Néanmoins, pour ce qui est de la loi, il n'existe pas.
- Il est né d'un homme et d'une femme, pourtant! comme n'importe
quel Romain! Il est courageux, puisqu'il est revenu se livrer à
toi. Et il doit subir les chaînes et les coups sans se défendre, comme
s'il était un lâche! Pourquoi l'avilir ainsi? Pourquoi ne lui donnes-tu
pas la chance qu'on donne toujours au soldat ennemi courageux?
- Pour qu'il me démolisse deux ou trois serviteurs! s'exclama le
général en riant. Il est solide, le gaillard!... Trop de philosophie,
Sulpicia. Le Sort a voulu qu'il naisse esclave comme il a voulu que
nous naissions libres, on n'y peut rien. Pourquoi les plébéiens des bas
quartiers sont-ils nés misérables, et toi dans l'une des plus riches
familles de Rome? La naissance est l'un des plus grands mystères qui
soient. Ce n'est pas pour rien que la Fortune porte un bandeau sur
les yeux! ... Cérinthus est né dans l'esclavage; ni toi ni moi n'y
pouvons rien. Tenons donc ce fait pour acquis, et faisons-lui
comprendre qu'il ne s'est pas conduit comme il l'aurait dû. Voilà
tout.»
3. L'esclavage (dialogue entre Sulpicia et Cérinthus, pp. 86-87)
- La Reine est sur la tour, qui attend les signaux ... », lut Cérinthus,
posément.
Il expliqua tout le passage en latin, d'une voix où avait disparu
toute trace d'émotion. Sulpicia buvait ses paroles. Les phrases
superbes de l'altière Clytemnestre prenaient, bien prononcées, un
relief saisissant, et elle se surprit à vibrer pour le poème, et non pour
le lecteur. Cérinthus, lassé, s'était assis à ses pieds lorsque, alertée
par l'altération de sa voix, elle lui en avait donné l'ordre. Sulpicia le
regardait, l'apprenait pour s'en souvenir, quand elle ne le verrait plus.
Il se penchait un peu pour lire, avant de relever son visage vers elle
pour commenter le texte. Quand il se penchait, son bras s'appuyait
contre la cuisse de la jeune fille qui plissait les yeux d'émotion.
Tu lis admirablement! dit-elle, quand il replia le rouleau. Et tu
expliques à merveille. Oui, c'est une idée magnifique, ces coureurs de
feu que je ne comprenais pas ... Tu as donc pu faire des études?
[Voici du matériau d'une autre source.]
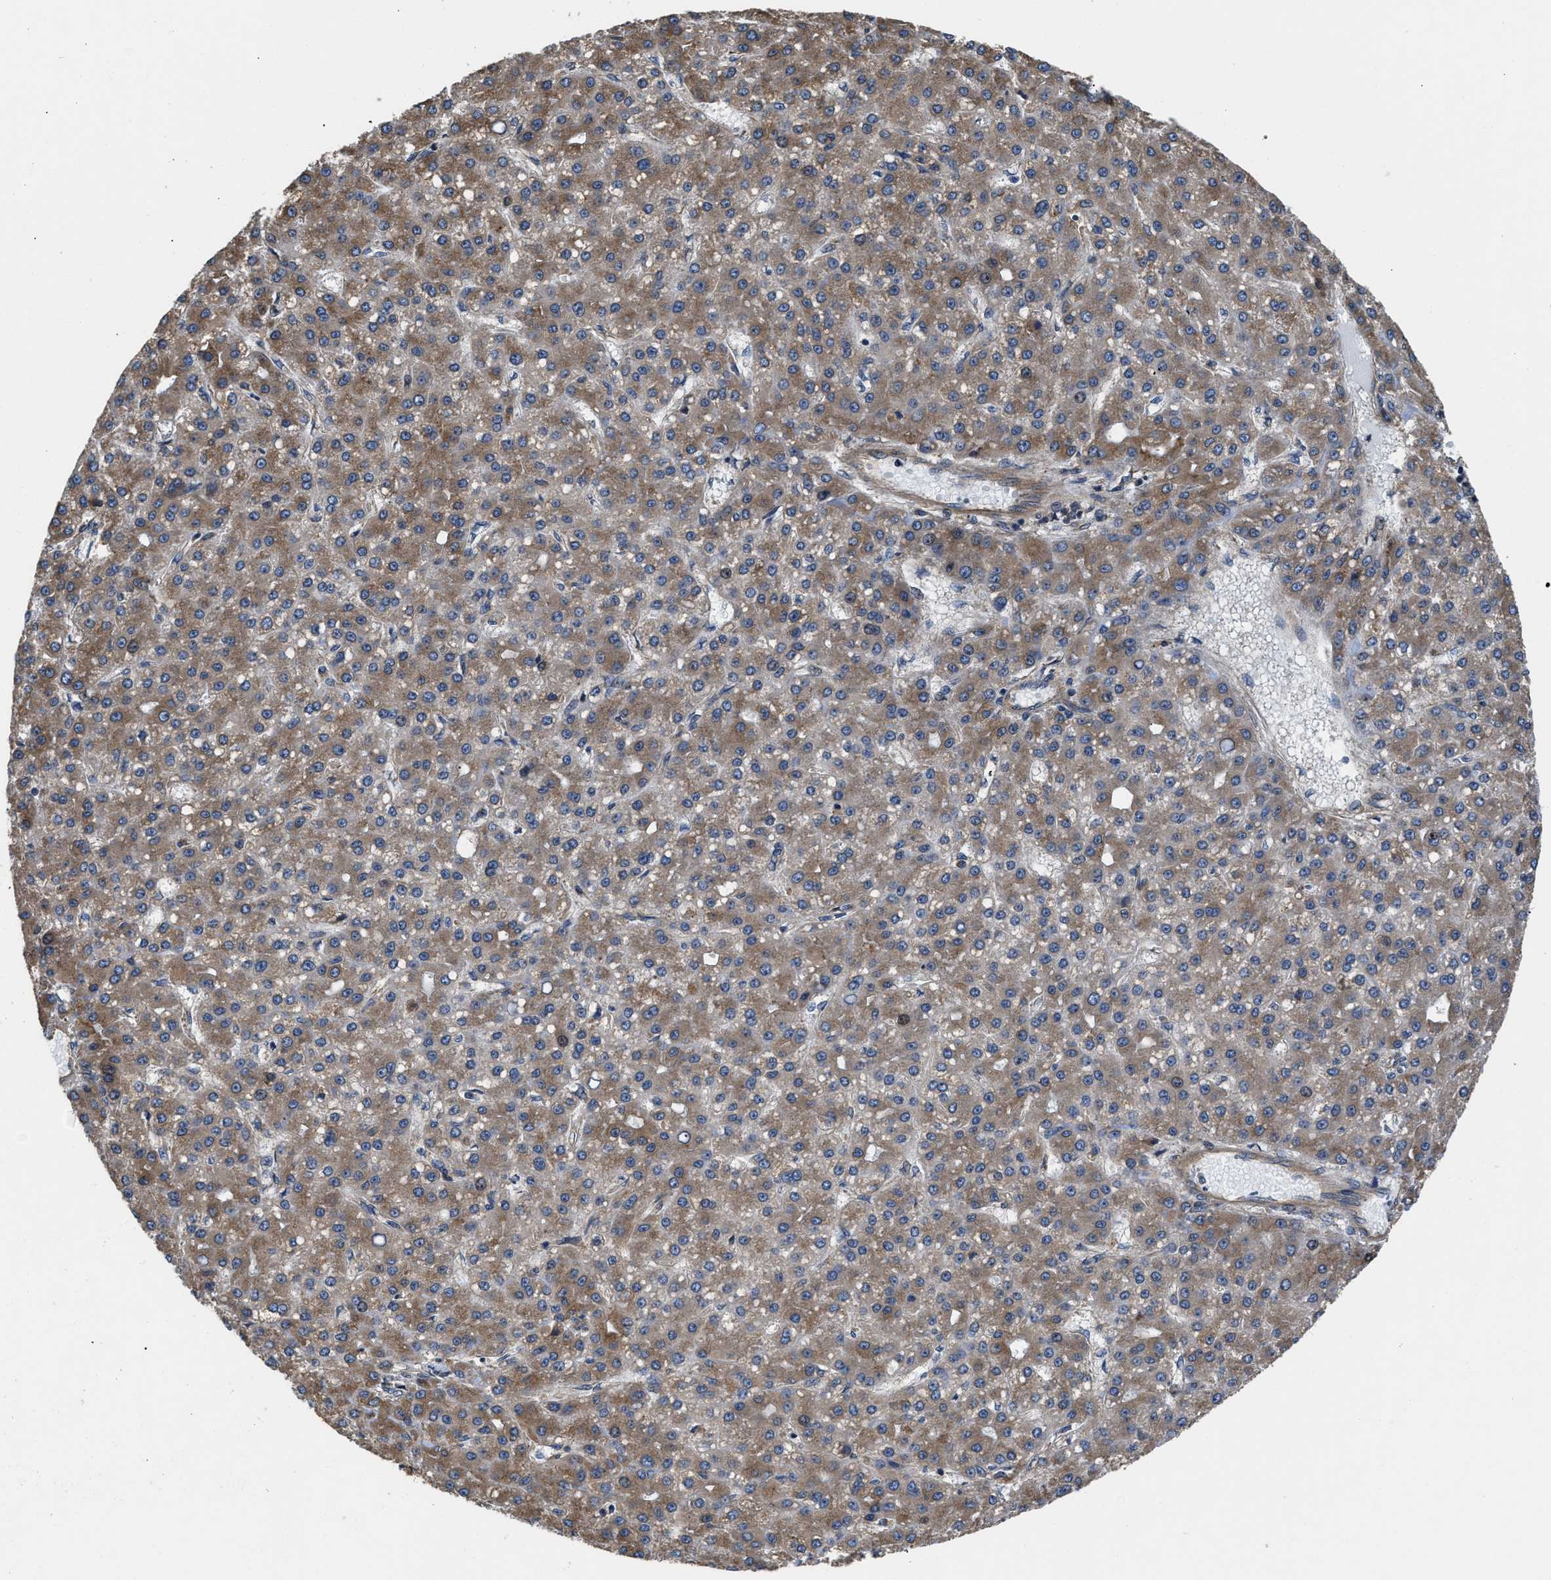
{"staining": {"intensity": "moderate", "quantity": ">75%", "location": "cytoplasmic/membranous"}, "tissue": "liver cancer", "cell_type": "Tumor cells", "image_type": "cancer", "snomed": [{"axis": "morphology", "description": "Carcinoma, Hepatocellular, NOS"}, {"axis": "topography", "description": "Liver"}], "caption": "A high-resolution image shows IHC staining of liver cancer, which demonstrates moderate cytoplasmic/membranous expression in about >75% of tumor cells. The staining was performed using DAB (3,3'-diaminobenzidine) to visualize the protein expression in brown, while the nuclei were stained in blue with hematoxylin (Magnification: 20x).", "gene": "CEP128", "patient": {"sex": "male", "age": 67}}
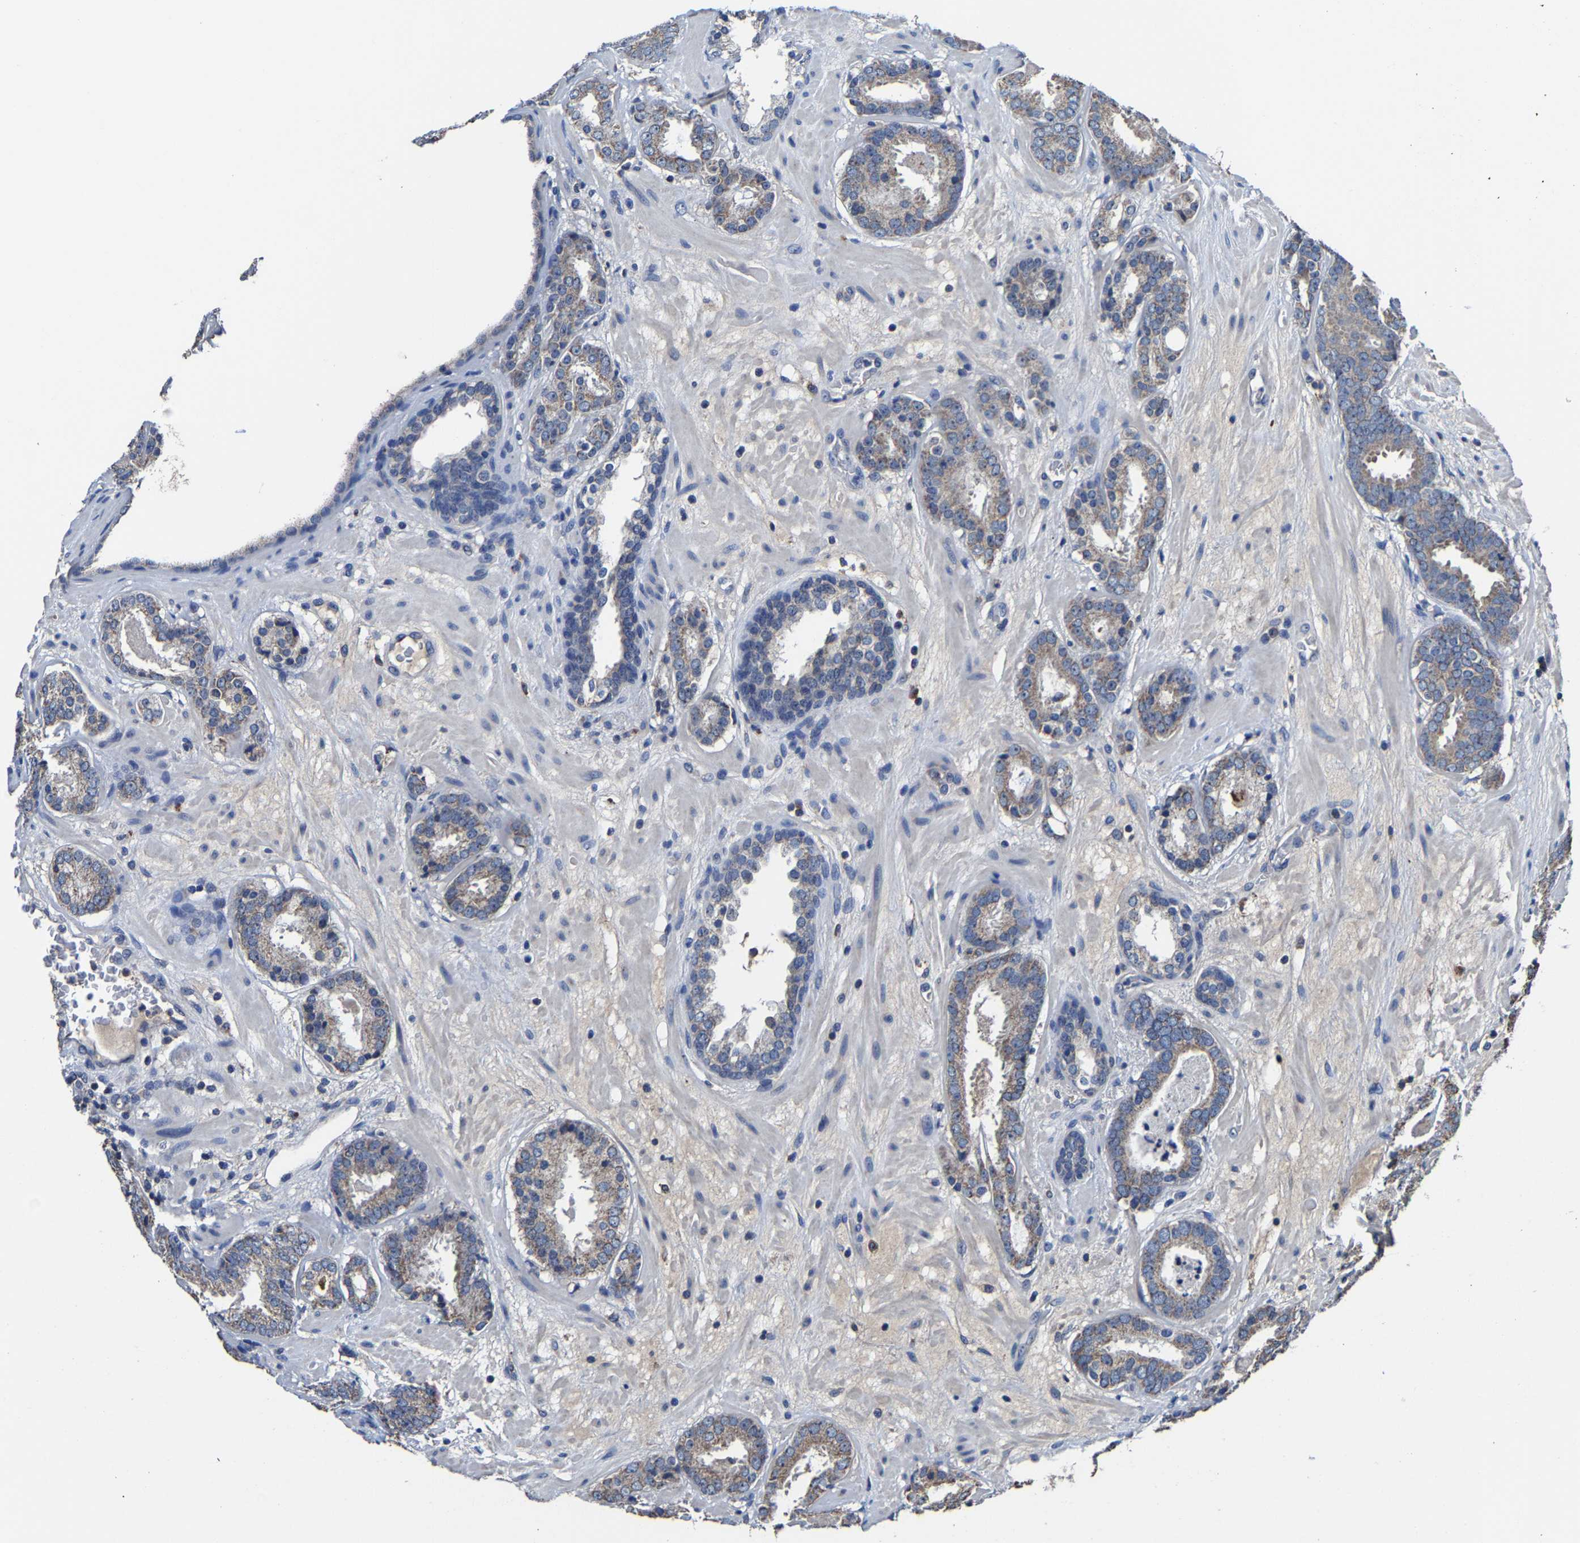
{"staining": {"intensity": "weak", "quantity": "25%-75%", "location": "cytoplasmic/membranous"}, "tissue": "prostate cancer", "cell_type": "Tumor cells", "image_type": "cancer", "snomed": [{"axis": "morphology", "description": "Adenocarcinoma, Low grade"}, {"axis": "topography", "description": "Prostate"}], "caption": "IHC of low-grade adenocarcinoma (prostate) exhibits low levels of weak cytoplasmic/membranous staining in about 25%-75% of tumor cells.", "gene": "ZCCHC7", "patient": {"sex": "male", "age": 69}}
- Oui. Mon premier maître m'a élevé avec ses fils, j'ai profité des
leçons qu'on leur donnait. Messala m'a acheté voici une dizaine
d'années, il a voulu que je complète mon éducation avec Messalinus
... J'ai obéi avec bonheur.
"Messala m'a acheté " ... cela me fait frémir! observa Sulpicia.
- Mais pourquoi? Tu admets bien qu'on achète un cuisinier ou
une fileuse? Messala avait besoin d'un homme qui sût lire et écrire,
compter et copier, réciter et raisonner. Il m'a acheté, et j'en suis
heureux.
- Peut-on être heureux si l'on est esclave?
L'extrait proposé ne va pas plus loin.